> **Instructions for the task**:
In the extract about a trip-planning tool, what does the tool return?

> **Extract provided**:
>>>>>
A good itinerary has notes after most places — think of them as the connective tissue that turns a list of pins on a map into a real travel plan.

Returns the new trip key so you can reference it in subsequent tool calls.

Input Schema

TableJSON Schema
NameRequiredDescriptionDefault
destinationYesCity or region name to plan the trip around (e.g. 'Lisbon', 'Tokyo', 'Banff'). Resolved via Wanderlog's geo autocomplete — the top-ranked result is used.
start_dateYesFirst day of the trip, YYYY-MM-DD.
end_dateYesLast day of the trip, YYYY-MM-DD.
titleNoOptional custom title. If omitted, Wanderlog auto-generates one like 'Trip to Lisbon'.
privacyNoTrip visibility. 'private' is the safe default.private
Behavior4/5

Does the description disclose side effects, auth requirements, rate limits, or destructive behavior?

With no annotations provided, the description carries the full burden of behavioral disclosure. It effectively describes key behaviors: the trip is created empty with pre-generated day sections, returns a trip key for reference, and provides practical guidance about what makes a good itinerary. It doesn't mention error conditions or rate limits, but covers the essential creation workflow thoroughly.

Agents need to know what a tool does to the world before calling it. Descriptions should go beyond structured annotations to explain consequences.

Conciseness4/5

Is the description appropriately sized, front-loaded, and free of redundancy?
<<<<<
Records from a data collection
>>>>>
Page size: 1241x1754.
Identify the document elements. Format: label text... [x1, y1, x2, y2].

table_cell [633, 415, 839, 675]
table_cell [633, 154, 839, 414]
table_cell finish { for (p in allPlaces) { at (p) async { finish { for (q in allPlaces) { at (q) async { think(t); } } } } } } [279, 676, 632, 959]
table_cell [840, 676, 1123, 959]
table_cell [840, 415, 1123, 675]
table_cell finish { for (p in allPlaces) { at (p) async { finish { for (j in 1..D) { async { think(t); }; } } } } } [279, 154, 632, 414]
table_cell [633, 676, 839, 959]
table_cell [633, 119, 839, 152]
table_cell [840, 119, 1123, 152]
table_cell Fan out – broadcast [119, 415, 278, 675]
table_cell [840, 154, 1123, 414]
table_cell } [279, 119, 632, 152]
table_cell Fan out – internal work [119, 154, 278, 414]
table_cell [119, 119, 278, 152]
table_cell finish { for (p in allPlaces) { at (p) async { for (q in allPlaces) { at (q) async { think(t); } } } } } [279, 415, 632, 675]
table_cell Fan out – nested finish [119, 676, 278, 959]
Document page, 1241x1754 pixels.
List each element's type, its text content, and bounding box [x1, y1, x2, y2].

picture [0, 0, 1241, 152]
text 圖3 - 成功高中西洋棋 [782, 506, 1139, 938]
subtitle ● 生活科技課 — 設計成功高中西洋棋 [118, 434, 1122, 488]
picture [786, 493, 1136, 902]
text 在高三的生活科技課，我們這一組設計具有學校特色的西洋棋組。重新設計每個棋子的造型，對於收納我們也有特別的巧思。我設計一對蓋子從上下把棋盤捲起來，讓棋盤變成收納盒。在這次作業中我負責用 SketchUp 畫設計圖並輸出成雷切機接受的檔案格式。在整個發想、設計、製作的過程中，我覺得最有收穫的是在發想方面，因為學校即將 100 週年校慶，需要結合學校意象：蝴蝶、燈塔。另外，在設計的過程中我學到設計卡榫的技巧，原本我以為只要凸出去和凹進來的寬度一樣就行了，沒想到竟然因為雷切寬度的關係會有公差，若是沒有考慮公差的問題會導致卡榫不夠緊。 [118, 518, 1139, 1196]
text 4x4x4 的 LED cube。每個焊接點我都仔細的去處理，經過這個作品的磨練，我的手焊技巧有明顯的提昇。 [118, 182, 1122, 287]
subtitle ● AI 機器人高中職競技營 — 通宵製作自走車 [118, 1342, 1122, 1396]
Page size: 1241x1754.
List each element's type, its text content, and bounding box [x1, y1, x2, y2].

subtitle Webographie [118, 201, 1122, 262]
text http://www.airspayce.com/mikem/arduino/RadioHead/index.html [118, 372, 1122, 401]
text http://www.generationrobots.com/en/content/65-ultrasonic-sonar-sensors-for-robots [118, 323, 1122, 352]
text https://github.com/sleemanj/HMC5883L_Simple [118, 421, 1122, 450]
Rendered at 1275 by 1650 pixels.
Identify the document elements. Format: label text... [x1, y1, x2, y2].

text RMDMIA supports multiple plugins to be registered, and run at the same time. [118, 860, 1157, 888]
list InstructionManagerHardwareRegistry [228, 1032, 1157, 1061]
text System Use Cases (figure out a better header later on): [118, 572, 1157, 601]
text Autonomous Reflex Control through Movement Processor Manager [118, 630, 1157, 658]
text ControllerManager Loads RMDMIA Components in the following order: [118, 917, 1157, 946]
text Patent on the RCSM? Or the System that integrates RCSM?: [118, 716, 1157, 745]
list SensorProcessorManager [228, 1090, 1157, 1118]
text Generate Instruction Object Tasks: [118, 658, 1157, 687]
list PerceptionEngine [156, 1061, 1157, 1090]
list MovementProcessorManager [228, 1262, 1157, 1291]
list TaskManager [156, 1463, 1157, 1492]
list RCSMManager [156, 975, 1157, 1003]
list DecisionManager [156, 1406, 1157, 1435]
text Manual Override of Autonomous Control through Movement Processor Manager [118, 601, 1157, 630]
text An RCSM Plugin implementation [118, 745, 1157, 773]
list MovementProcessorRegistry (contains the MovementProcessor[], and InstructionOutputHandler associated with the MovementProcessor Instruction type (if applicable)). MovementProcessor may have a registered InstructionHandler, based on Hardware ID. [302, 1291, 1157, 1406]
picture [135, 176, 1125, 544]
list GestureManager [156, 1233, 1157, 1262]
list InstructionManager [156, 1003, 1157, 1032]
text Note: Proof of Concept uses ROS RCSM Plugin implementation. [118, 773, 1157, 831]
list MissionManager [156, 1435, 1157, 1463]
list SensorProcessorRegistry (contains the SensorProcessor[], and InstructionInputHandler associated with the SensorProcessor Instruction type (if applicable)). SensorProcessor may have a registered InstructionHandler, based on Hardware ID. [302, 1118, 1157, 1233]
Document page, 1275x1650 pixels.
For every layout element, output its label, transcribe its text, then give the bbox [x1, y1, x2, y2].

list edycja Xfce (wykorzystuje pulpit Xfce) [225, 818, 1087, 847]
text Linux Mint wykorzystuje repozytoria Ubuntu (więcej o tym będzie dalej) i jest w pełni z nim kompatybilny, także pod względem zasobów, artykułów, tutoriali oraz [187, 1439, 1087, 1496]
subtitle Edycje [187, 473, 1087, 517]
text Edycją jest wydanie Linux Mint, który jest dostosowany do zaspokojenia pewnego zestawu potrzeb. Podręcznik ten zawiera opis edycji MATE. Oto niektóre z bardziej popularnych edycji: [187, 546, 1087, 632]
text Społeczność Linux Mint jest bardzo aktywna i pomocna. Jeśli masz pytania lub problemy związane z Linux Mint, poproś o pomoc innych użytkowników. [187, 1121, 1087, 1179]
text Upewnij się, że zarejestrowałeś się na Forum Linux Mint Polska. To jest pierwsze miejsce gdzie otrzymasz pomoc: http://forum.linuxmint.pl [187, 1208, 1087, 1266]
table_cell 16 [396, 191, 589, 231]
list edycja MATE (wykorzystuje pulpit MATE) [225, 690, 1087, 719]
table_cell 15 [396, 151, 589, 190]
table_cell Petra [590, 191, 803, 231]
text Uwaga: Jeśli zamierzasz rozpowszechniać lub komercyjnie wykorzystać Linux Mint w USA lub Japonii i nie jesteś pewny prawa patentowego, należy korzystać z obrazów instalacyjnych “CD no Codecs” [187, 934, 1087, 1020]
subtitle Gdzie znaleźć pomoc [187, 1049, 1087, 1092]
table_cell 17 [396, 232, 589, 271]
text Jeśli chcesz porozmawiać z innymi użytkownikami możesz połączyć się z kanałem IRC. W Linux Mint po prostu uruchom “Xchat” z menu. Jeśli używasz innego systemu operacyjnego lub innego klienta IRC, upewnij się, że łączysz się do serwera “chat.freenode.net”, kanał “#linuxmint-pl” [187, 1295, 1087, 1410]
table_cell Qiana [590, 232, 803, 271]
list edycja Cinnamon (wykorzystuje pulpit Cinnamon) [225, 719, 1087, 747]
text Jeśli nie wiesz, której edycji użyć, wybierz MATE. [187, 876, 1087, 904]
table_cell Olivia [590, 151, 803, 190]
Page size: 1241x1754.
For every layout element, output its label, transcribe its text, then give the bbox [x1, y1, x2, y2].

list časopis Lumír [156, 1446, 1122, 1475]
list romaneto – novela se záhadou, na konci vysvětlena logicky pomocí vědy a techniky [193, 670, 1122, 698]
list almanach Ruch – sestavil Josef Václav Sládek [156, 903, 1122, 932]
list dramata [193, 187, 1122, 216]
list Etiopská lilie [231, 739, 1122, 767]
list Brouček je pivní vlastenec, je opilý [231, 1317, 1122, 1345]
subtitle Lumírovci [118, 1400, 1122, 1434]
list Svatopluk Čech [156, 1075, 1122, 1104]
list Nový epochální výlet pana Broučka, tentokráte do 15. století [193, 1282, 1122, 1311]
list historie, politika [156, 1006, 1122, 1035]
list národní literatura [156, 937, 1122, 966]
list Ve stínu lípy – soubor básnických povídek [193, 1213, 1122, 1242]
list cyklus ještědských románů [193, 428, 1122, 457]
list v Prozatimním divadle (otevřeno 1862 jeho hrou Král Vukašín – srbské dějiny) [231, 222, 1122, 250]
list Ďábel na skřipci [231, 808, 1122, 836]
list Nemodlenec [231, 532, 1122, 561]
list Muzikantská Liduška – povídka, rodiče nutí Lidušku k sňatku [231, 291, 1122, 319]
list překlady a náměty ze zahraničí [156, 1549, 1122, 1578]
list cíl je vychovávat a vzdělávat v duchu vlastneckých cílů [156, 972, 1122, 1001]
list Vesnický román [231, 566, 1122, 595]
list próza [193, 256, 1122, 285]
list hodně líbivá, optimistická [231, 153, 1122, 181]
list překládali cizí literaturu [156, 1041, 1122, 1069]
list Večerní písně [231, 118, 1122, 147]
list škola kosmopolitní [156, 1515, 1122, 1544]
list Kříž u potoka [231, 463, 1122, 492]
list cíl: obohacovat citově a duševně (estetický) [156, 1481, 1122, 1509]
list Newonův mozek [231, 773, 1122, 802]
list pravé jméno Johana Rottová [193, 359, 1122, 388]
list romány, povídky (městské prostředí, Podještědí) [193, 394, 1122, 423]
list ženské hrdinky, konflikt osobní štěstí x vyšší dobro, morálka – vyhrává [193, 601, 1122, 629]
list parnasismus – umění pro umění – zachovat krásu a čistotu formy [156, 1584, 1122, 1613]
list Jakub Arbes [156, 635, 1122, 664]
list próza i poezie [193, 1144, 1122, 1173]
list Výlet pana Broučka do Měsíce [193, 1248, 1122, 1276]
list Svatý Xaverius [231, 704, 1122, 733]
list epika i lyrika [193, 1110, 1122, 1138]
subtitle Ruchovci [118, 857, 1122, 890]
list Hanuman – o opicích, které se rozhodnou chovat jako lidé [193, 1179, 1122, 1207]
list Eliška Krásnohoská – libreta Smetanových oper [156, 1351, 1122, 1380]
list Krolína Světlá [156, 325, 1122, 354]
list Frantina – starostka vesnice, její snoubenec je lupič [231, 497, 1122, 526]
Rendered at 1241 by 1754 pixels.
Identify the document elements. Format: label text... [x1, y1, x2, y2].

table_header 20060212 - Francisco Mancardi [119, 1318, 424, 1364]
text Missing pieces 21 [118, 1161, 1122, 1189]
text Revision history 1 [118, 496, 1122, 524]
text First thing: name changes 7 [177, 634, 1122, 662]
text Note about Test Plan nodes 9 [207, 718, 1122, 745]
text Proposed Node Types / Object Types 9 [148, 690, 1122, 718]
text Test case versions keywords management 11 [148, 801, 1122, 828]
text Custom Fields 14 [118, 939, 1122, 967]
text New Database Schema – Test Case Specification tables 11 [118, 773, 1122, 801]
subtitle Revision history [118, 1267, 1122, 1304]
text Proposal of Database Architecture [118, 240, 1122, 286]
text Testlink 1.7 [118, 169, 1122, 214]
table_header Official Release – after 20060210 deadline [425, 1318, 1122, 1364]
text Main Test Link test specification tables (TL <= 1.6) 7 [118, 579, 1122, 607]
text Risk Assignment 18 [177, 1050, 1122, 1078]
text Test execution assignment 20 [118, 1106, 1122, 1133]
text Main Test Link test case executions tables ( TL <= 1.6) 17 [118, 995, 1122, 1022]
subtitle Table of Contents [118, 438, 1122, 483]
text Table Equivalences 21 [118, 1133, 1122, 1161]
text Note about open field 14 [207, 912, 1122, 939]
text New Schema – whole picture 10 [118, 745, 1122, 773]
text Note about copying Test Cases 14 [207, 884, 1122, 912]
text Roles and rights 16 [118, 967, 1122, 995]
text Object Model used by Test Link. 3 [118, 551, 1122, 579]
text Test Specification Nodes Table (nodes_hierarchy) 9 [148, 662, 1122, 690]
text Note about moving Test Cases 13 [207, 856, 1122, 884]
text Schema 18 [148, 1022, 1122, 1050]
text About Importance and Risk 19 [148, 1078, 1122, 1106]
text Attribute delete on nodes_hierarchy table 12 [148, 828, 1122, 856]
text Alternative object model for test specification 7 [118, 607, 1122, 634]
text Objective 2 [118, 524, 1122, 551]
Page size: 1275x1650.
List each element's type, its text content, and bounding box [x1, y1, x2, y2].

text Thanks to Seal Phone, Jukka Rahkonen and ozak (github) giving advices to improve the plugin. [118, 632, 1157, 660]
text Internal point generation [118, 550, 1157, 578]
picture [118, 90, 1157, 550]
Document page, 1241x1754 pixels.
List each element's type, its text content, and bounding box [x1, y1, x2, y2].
<<<<<
> **Answer to the exercise**:
It returns the new trip key so it can be referenced in subsequent tool calls.